Sie suchte Andrea und fand ihn im dritten Stockwerk an einem der hohen Salonfenster, das einen schönen Ausblick auf Genuas Hafen hatte. Bevor sie näherkam, betrachtete sie ihn. Seine schlanke Gestalt zeichnete sich als Schattenriss im einfallenden Licht ab. Eine Hand stützte sich auf eine der Säulen, die den Fenstern vorstanden. Eine elegante, schmale Hand. Die Hand eines Blaublütigen, dachte Margherita.
„Andrea?“
Beim Laut der Stimme zuckte die schlanke Gestalt zusammen und drehte sich um.

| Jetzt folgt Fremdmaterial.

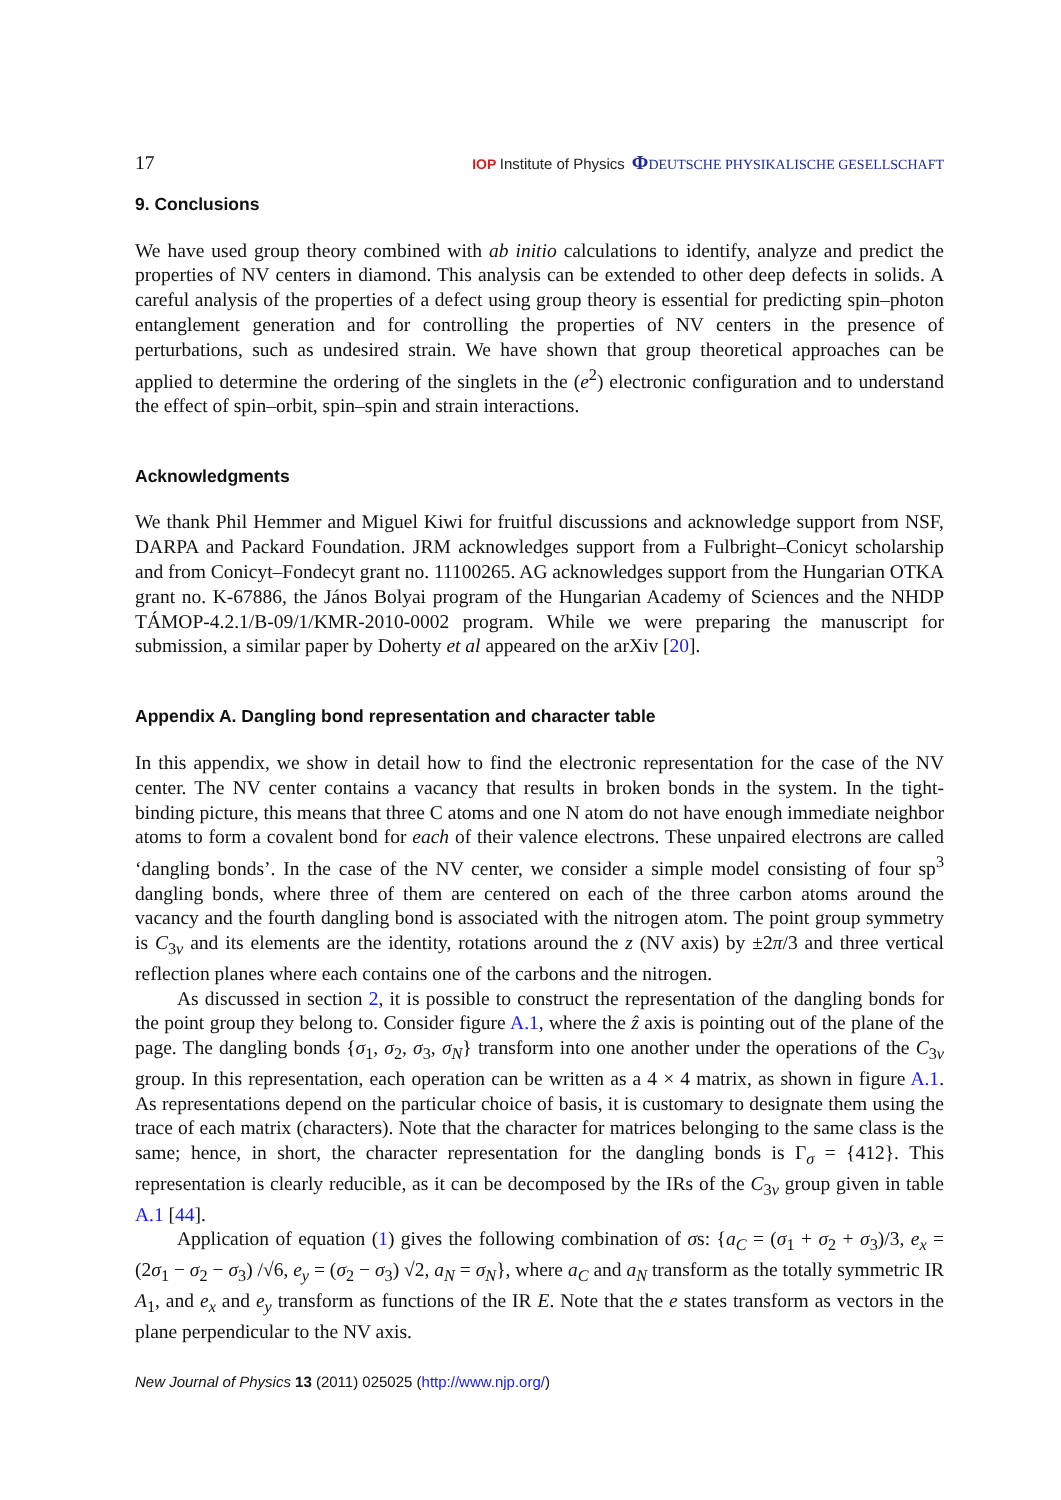17 IOP Institute of Physics ΦDEUTSCHE PHYSIKALISCHE GESELLSCHAFT
9. Conclusions
We have used group theory combined with ab initio calculations to identify, analyze and predict the properties of NV centers in diamond. This analysis can be extended to other deep defects in solids. A careful analysis of the properties of a defect using group theory is essential for predicting spin–photon entanglement generation and for controlling the properties of NV centers in the presence of perturbations, such as undesired strain. We have shown that group theoretical approaches can be applied to determine the ordering of the singlets in the (e<sup>2</sup>) electronic configuration and to understand the effect of spin–orbit, spin–spin and strain interactions.
Acknowledgments
We thank Phil Hemmer and Miguel Kiwi for fruitful discussions and acknowledge support from NSF, DARPA and Packard Foundation. JRM acknowledges support from a Fulbright–Conicyt scholarship and from Conicyt–Fondecyt grant no. 11100265. AG acknowledges support from the Hungarian OTKA grant no. K-67886, the János Bolyai program of the Hungarian Academy of Sciences and the NHDP TÁMOP-4.2.1/B-09/1/KMR-2010-0002 program. While we were preparing the manuscript for submission, a similar paper by Doherty et al appeared on the arXiv [20].
Appendix A. Dangling bond representation and character table
In this appendix, we show in detail how to find the electronic representation for the case of the NV center. The NV center contains a vacancy that results in broken bonds in the system. In the tight-binding picture, this means that three C atoms and one N atom do not have enough immediate neighbor atoms to form a covalent bond for each of their valence electrons. These unpaired electrons are called ‘dangling bonds’. In the case of the NV center, we consider a simple model consisting of four sp<sup>3</sup> dangling bonds, where three of them are centered on each of the three carbon atoms around the vacancy and the fourth dangling bond is associated with the nitrogen atom. The point group symmetry is C<sub>3v</sub> and its elements are the identity, rotations around the z (NV axis) by ±2π/3 and three vertical reflection planes where each contains one of the carbons and the nitrogen.
As discussed in section 2, it is possible to construct the representation of the dangling bonds for the point group they belong to. Consider figure A.1, where the ẑ axis is pointing out of the plane of the page. The dangling bonds {σ<sub>1</sub>, σ<sub>2</sub>, σ<sub>3</sub>, σ<sub>N</sub>} transform into one another under the operations of the C<sub>3v</sub> group. In this representation, each operation can be written as a 4 × 4 matrix, as shown in figure A.1. As representations depend on the particular choice of basis, it is customary to designate them using the trace of each matrix (characters). Note that the character for matrices belonging to the same class is the same; hence, in short, the character representation for the dangling bonds is Γ<sub>σ</sub> = {412}. This representation is clearly reducible, as it can be decomposed by the IRs of the C<sub>3v</sub> group given in table A.1 [44].
Application of equation (1) gives the following combination of σs: {a<sub>C</sub> = (σ<sub>1</sub> + σ<sub>2</sub> + σ<sub>3</sub>)/3, e<sub>x</sub> = (2σ<sub>1</sub> − σ<sub>2</sub> − σ<sub>3</sub>) /√6, e<sub>y</sub> = (σ<sub>2</sub> − σ<sub>3</sub>) √2, a<sub>N</sub> = σ<sub>N</sub>}, where a<sub>C</sub> and a<sub>N</sub> transform as the totally symmetric IR A<sub>1</sub>, and e<sub>x</sub> and e<sub>y</sub> transform as functions of the IR E. Note that the e states transform as vectors in the plane perpendicular to the NV axis.
New Journal of Physics 13 (2011) 025025 (http://www.njp.org/)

„Margherita!“ Er löste sich vom Anblick der Stadt. Sie ging auf ihn zu, während er wie gelähmt stehen blieb und sie anstarrte.
„Die Männer sind dumm. Sie widersprechen sich, reden durcheinander, stellen ihre Argumente auf den Kopf, verlieren den Faden. Sie denken an nichts anderes als Politik. Gibt es nicht schönere Dinge? Die Natur, die Malerei, die Musik zum Beispiel?“ Nun stand sie vor Andrea, der mit hochrotem Kopf anfügte: „Die Liebe …“ Margheritas Gesicht wurde durch ein zauberhaftes Lächeln verschönt und Andrea meinte, direkt in die Sonne zu blicken. Das junge Mädchen musterte ihn spöttisch.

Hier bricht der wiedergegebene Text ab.